Embora seja um importante fonte de renda para as comunidades indígenas, o trabalho na indústria agropecuária, sobretudo frigoríficos, é visto por lideranças e pesquisadores como um mal necessário para a subsistência dessas famílias. “Por que essa pessoas se dispõem a viajar por até seis horas todos os dia para trabalhar se possuem 11 mil hectares de terras? Essas áreas deveriam estar divididas de forma equitativa para que cada um tivesse condições de obter sua própria subsistência”, defende a advogada indígena Fernanda Kaingang, que atua na defesa dos trabalhadores da JBS em Seara, Santa Catarina.

Após a demissão em massa de 40 indígenas da aldeia Serrinha pela empresa, a Justiça determinou a readmissão dos trabalhadores de forma liminar, mantendo o afastamento remunerado enquanto durar a pandemia.

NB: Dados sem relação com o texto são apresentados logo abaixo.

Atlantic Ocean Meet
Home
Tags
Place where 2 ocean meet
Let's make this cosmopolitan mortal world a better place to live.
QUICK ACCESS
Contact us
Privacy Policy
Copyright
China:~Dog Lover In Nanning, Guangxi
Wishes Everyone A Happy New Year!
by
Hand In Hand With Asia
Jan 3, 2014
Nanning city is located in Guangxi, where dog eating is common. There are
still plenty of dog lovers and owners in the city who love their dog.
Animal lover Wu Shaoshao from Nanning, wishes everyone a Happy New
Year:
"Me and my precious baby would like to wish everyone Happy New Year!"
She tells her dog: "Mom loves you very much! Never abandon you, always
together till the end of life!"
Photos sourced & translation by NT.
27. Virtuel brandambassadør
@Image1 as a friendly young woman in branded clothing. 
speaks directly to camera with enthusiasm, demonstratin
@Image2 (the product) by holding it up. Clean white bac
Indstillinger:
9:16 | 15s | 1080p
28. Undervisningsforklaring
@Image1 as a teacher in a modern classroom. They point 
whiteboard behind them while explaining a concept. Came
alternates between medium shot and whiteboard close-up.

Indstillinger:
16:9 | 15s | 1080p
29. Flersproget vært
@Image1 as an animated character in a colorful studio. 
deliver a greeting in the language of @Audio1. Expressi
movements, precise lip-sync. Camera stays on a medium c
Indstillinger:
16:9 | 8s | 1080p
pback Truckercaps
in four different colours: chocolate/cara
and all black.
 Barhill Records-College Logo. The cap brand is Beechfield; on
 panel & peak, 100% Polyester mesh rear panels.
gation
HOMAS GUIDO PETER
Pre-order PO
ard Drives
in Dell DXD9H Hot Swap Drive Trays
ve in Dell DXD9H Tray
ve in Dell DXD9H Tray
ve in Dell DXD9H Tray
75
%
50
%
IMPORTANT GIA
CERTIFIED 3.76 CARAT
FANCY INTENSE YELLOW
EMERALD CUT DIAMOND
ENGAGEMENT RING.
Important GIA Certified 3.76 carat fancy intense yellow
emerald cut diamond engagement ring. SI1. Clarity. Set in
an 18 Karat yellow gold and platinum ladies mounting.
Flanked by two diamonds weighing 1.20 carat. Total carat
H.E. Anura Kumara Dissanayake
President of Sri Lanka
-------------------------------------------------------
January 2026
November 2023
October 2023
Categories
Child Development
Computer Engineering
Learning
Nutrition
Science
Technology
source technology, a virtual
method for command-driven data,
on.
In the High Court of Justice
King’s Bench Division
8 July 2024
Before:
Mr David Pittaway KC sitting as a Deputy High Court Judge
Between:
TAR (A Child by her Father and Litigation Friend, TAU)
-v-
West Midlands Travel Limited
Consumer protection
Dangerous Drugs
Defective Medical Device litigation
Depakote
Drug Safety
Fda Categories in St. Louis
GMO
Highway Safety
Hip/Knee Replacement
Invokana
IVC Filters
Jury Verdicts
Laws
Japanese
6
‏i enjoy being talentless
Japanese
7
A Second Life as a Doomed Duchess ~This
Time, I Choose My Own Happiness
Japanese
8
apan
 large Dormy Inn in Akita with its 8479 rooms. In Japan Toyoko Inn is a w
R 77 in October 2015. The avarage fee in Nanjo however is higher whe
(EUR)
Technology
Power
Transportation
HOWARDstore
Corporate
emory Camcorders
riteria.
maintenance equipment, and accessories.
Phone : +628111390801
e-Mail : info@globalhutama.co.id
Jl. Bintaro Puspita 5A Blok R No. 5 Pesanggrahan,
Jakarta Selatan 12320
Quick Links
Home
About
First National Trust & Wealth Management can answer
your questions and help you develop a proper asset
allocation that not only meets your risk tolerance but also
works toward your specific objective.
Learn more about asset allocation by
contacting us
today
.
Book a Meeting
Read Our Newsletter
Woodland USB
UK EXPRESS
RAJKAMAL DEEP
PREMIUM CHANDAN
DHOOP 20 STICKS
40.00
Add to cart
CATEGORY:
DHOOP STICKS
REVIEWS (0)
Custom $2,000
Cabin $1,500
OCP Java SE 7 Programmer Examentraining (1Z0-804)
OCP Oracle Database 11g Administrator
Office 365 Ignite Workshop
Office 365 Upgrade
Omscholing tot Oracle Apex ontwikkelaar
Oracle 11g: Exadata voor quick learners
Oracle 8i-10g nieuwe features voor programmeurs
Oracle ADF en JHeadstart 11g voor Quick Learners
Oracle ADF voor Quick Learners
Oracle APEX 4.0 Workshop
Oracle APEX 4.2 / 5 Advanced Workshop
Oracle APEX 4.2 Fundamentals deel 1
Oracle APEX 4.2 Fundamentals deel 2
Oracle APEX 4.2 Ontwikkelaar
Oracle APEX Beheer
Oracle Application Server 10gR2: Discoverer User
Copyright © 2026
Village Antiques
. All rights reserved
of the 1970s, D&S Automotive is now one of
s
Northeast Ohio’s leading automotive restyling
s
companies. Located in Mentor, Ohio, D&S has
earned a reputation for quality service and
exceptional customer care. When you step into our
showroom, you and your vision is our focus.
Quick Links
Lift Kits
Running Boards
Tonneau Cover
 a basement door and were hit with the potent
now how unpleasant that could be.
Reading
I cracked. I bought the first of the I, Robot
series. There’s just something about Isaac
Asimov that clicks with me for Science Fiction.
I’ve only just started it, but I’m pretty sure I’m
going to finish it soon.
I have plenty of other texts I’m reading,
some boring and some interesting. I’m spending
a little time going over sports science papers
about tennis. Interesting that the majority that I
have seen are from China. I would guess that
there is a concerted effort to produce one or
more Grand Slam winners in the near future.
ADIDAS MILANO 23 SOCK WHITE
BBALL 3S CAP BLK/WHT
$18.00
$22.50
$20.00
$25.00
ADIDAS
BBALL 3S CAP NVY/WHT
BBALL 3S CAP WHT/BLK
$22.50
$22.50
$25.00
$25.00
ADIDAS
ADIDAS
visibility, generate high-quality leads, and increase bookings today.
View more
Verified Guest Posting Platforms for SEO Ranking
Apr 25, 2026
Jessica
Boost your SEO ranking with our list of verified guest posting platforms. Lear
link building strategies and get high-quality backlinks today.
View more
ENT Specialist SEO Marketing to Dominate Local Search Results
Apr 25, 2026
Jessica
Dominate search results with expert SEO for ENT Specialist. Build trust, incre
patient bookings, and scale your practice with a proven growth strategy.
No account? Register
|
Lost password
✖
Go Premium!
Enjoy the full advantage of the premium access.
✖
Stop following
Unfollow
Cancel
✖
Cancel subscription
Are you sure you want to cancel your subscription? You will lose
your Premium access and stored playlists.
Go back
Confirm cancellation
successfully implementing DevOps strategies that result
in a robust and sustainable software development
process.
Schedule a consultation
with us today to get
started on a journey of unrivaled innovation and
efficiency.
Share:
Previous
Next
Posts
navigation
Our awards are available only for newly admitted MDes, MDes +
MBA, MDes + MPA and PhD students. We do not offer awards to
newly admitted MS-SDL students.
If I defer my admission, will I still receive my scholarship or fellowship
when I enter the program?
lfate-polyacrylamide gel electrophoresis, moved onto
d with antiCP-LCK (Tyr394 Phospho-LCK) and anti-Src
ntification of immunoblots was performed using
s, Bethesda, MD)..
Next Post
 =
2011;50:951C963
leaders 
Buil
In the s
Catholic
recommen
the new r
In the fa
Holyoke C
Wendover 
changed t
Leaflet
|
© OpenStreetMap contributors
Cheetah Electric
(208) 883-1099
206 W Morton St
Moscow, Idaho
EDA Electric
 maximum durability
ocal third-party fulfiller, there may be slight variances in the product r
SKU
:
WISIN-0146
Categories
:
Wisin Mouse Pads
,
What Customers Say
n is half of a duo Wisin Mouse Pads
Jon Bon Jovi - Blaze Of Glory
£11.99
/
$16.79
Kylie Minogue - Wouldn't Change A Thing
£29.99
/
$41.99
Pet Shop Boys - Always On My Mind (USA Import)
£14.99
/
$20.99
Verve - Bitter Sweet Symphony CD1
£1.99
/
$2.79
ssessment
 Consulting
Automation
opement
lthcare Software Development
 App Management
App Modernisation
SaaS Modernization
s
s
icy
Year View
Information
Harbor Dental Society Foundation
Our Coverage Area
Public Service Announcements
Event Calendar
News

A advogada, contudo, relata que os trabalhadores dispensados não querem retornar ao trabalho no frigorífico. “É preciso pensar nos modelos de desenvolvimento sustentável dentro das terras indígenas. Isso precisa ser corrigido porque não sabemos quanto tempo vai durar a crise pós-pandemia e isso só vai agravar a miserabilidade de pessoas que não têm emprego formal”, destaca Fernanda.